Like most Berlin clubbers and countless international techno tourists, Frick has also been turned away from Berghain by their infamously brutal door staff.

“Also many times,” he laughs. “Unfortunately, this is the way all societies operate, they operate by exclusion. But it’s not really their fault. Obviously, if they always let 10 drunken guys into Berghain together, nobody who is really interested in that scene would want to go there. So they don’t have a choice. But for me personally, some of the best events I’ve ever played were open-air, for free and for everybody.”


Photo: Julian Moser

Finally liberated from enforced seclusion, Tangerine Dream return to Britain this month for the first time in three years, playing their most extensive UK tour in more than two decades. In preparation, they have rehearsed a massive 45 tracks spanning the group’s vast canon, allowing for a substantially different setlist every night. In long-standing TD tradition, every show will end with a lengthy “session” of semi-improvised, real-time composition. Underscoring the band’s prog-rock credentials, Marillion guitarist Steve Rothery will be joining them for several shows.

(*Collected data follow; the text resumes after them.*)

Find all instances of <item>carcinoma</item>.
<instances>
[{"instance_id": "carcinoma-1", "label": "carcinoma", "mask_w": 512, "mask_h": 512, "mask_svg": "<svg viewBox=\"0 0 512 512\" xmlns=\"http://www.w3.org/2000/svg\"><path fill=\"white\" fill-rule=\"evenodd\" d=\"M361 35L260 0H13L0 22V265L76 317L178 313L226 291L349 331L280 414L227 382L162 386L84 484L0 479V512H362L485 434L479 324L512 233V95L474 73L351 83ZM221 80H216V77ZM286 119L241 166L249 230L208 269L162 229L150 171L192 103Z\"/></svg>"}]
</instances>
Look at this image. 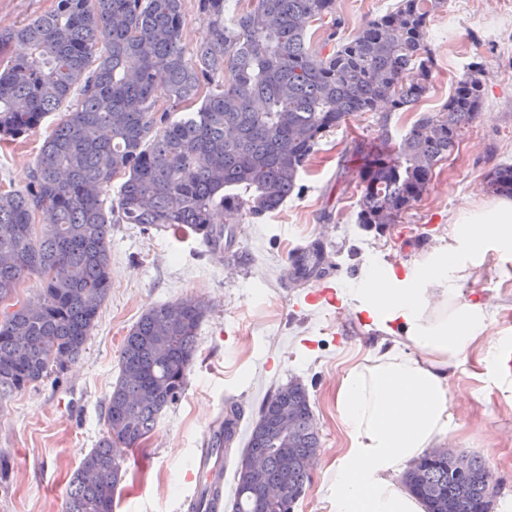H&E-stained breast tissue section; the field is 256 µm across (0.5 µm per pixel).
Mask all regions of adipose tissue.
<instances>
[{
  "label": "adipose tissue",
  "mask_w": 512,
  "mask_h": 512,
  "mask_svg": "<svg viewBox=\"0 0 512 512\" xmlns=\"http://www.w3.org/2000/svg\"><path fill=\"white\" fill-rule=\"evenodd\" d=\"M456 227L405 276L371 273L354 291L356 311L381 338L336 388L347 446L327 487L334 512H426L394 478L447 435L461 356L475 348L488 371L498 365L487 304L460 300L459 284L469 276L464 253L512 260V198L462 211Z\"/></svg>",
  "instance_id": "obj_1"
}]
</instances>
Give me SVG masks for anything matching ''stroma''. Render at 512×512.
Returning a JSON list of instances; mask_svg holds the SVG:
<instances>
[{"mask_svg": "<svg viewBox=\"0 0 512 512\" xmlns=\"http://www.w3.org/2000/svg\"><path fill=\"white\" fill-rule=\"evenodd\" d=\"M396 0H336L352 37ZM433 86L415 109L359 112L327 133L301 174L299 188L275 212L234 225L229 251L248 257L235 267L227 251L200 236L116 224L111 239V288L95 329L60 381L44 379L0 399V512H63L68 482L105 433L104 411L119 371L124 337L146 310L186 296L208 313L179 400L159 419L139 450L126 453V473L113 512H188L195 492L185 476L208 448L229 404L242 410L226 461L225 494L265 396L290 381L308 390L321 448L304 495L293 512H332L329 468L346 446L336 410V384L362 360L377 335L355 313L350 289L369 273L405 274L416 260L446 244L457 213L486 198L485 176L512 164V23L488 14L485 0H447L429 23ZM484 66L480 116L454 153L438 164L426 194L399 223H358L360 157L354 142L376 140L381 128L399 139L424 113L439 109L452 82L470 63ZM70 103L45 117L28 136L0 145V181L25 186L44 139ZM321 241L319 276L294 280L295 253ZM463 297H482L498 339L512 337V278L502 266L475 261L460 285ZM499 375L488 374L478 351H468L450 379L454 402L444 447L481 456L500 479L493 512H512V402Z\"/></svg>", "mask_w": 512, "mask_h": 512, "instance_id": "stroma-1", "label": "stroma"}]
</instances>
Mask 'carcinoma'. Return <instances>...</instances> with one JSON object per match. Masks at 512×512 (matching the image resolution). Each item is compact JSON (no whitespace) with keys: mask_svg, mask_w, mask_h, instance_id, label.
Returning <instances> with one entry per match:
<instances>
[{"mask_svg":"<svg viewBox=\"0 0 512 512\" xmlns=\"http://www.w3.org/2000/svg\"><path fill=\"white\" fill-rule=\"evenodd\" d=\"M184 0H56L54 8L0 31L28 55L0 68V138L16 141L78 95L44 140L28 184L0 190V303L36 277L39 297L0 311V399L75 361L110 290V233L139 224L173 235L193 233L213 249L227 224L278 210L298 187L319 140L356 112L420 102L433 81L426 43L443 0H398L339 37L336 0H198L207 31L187 50ZM331 17L321 48L309 27ZM482 65L454 83L442 108L418 119L399 141L383 132L358 143L363 159L358 223L395 224L428 191L435 167L480 115ZM202 99L179 120L160 110ZM125 180L112 193L114 178ZM491 192L512 196V164L486 175ZM220 208L225 224L214 223ZM53 222L34 232L35 213ZM314 243L294 263V279L317 274ZM205 304L186 297L144 312L123 340L119 374L105 409V436L74 472L65 512H112L123 461L182 395ZM291 415L287 429L279 425ZM241 412L227 409L211 447L230 452ZM320 451L306 388L290 383L262 401L237 464L233 512H289L304 494ZM460 468L447 448L411 462L402 484L427 512H486L485 461L466 455ZM275 484L284 501L263 502Z\"/></svg>","mask_w":512,"mask_h":512,"instance_id":"carcinoma-1","label":"carcinoma"}]
</instances>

Which is all very classic, on-brand, late-period Tangerine Dream, playing to the analogue gatefold nostalgia of their older fans. But the band have noticed a surprise demographic shift in their audiences over the last decade. Since they composed the mammoth 35-hour score to the blockbuster computer game ‘Grand Theft Auto V’ in 2013, and their vintage tracks were featured in knowingly nostalgic hit TV shows like ‘Black Mirror’ and ‘Stranger Things’, a new generation is discovering TD.

“Especially after ‘GTA5’, very young people were listening  to our music,” agrees Quaeschning. “The audiences are getting younger, especially in Scandinavia and Southern Europe. Even in Amsterdam, we had black metal fans come because we did part of the soundtrack to the Mayhem movie, ‘Lords Of Chaos’. The guitar player of Mayhem loves Tangerine Dream. So we have had a big gain on the metal scene as well!”

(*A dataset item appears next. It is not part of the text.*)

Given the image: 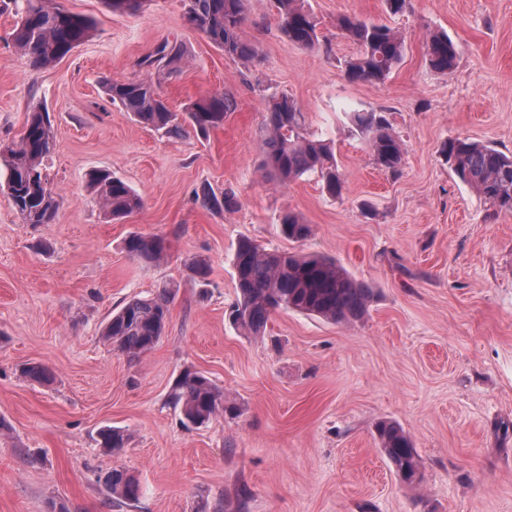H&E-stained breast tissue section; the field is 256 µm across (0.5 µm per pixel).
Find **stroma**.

In a recent Electronic Sound interview, Coldcut ‘s Matt Black memorably described noise music as “heavy metal ambient”. Can Tangerine Dream imagine playing a metal festival?

“Yes!” grins Quaeschning. “If you take the ambient or droney aspect, that’s how Sunn O))) works, or people like Ben Frost. I think Ben Frost is very metal, this very dark doomy ambient. He played with us at a festival in Gdańsk. It was us, Ben Frost and Pussy Riot – a strange line-up. But this is so close to doom metal. If you talk to Sigur Rós, they are calling their music metal. It’s just a kind of slow-motion metal.”

Tangerine Dream have already covered most of the avant-garde fringes of electroacoustic music, so a late detour into metal makes as much sense as anything. Hey Mister Tangerine man, play an ambitronic, prog-psych, avant-classical, krautrock, doom-metal song for me. 

With whole new galaxies of sound still left to boldly explore, this cosmic voyage is far from over.